##### Entries shown #####

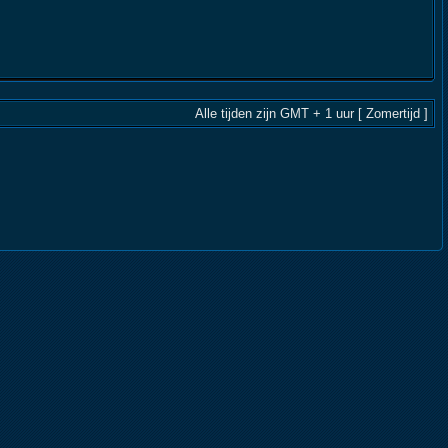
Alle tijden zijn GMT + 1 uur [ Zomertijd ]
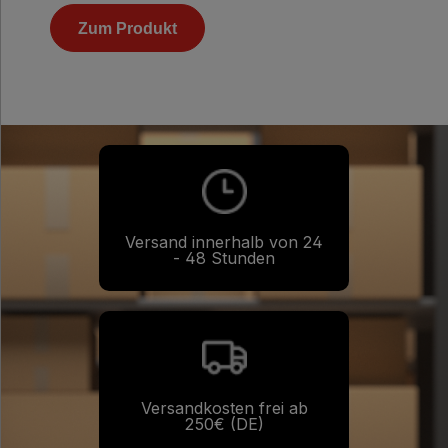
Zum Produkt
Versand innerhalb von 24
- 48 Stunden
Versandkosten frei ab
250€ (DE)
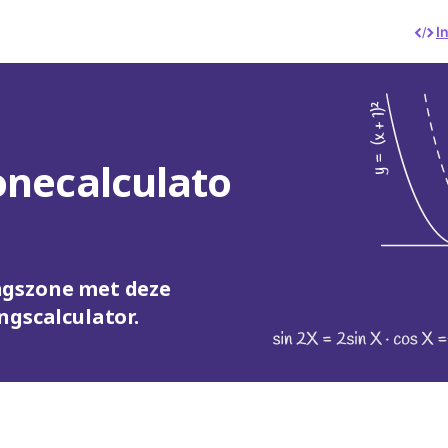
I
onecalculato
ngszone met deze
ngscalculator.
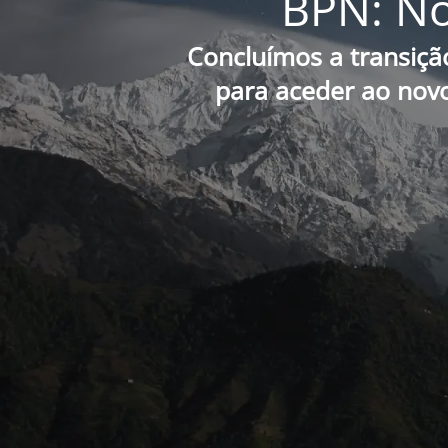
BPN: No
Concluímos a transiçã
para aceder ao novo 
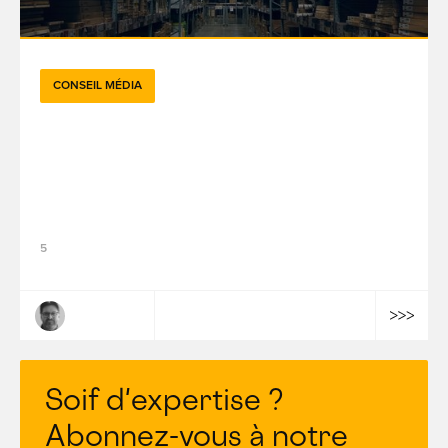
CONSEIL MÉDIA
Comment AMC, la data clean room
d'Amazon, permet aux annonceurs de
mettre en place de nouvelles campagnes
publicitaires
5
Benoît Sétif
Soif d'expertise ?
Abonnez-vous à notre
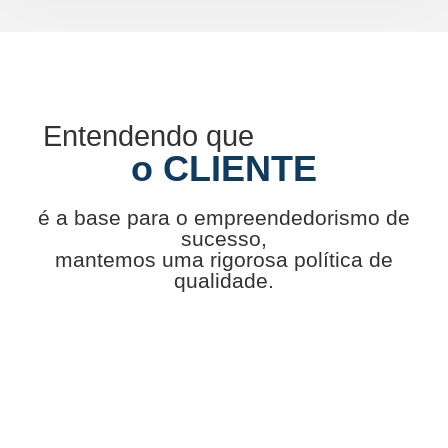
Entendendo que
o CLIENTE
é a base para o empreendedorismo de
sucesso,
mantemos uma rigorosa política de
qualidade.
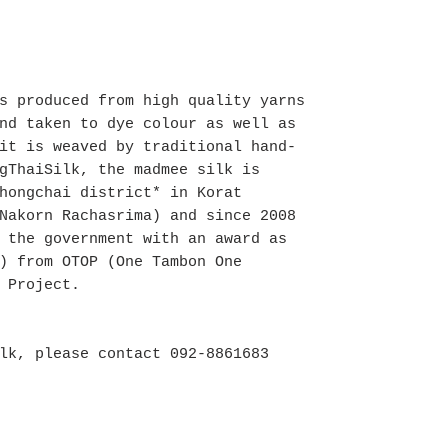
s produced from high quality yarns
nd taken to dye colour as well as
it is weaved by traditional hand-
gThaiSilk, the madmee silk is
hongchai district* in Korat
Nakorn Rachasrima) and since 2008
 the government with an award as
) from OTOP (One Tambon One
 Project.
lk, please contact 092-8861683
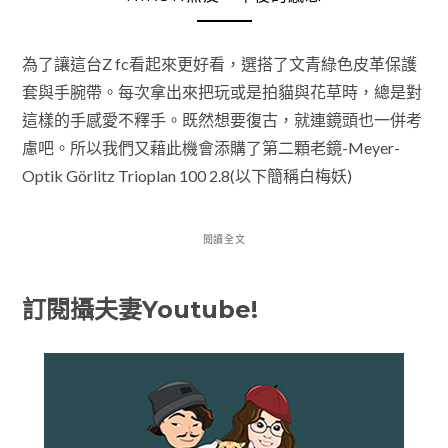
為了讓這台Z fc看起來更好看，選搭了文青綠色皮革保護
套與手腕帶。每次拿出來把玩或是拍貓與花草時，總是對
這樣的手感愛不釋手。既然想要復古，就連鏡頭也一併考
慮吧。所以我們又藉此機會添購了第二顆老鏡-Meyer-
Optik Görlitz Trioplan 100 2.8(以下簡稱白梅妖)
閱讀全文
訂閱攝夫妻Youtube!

#####

Return the data word for word without its pictures.

Alle tijden zijn GMT + 1 uur [ Zomertijd ]
Zum Produkt
Versand innerhalb von 24
- 48 Stunden
Versandkosten frei ab
250€ (DE)
I
onecalculato
ngszone met deze
ngscalculator.
BPN: No
Concluímos a transiçã
para aceder ao novo 
CONSEIL MÉDIA
Comment AMC, la data clean room
d'Amazon, permet aux annonceurs de
mettre en place de nouvelles campagnes
publicitaires
5
Benoît Sétif
Soif d'expertise ?
Abonnez-vous à notre
Entendendo que
o CLIENTE
é a base para o empreendedorismo de
sucesso,
mantemos uma rigorosa política de
qualidade.
s produced from high quality yarns
nd taken to dye colour as well as
it is weaved by traditional hand-
gThaiSilk, the madmee silk is
hongchai district* in Korat
Nakorn Rachasrima) and since 2008
 the government with an award as
) from OTOP (One Tambon One
 Project.
lk, please contact 092-8861683
為了讓這台Z fc看起來更好看，選搭了文青綠色皮革保護
套與手腕帶。每次拿出來把玩或是拍貓與花草時，總是對
這樣的手感愛不釋手。既然想要復古，就連鏡頭也一併考
慮吧。所以我們又藉此機會添購了第二顆老鏡-Meyer-
Optik Görlitz Trioplan 100 2.8(以下簡稱白梅妖)
閱讀全文
訂閱攝夫妻Youtube!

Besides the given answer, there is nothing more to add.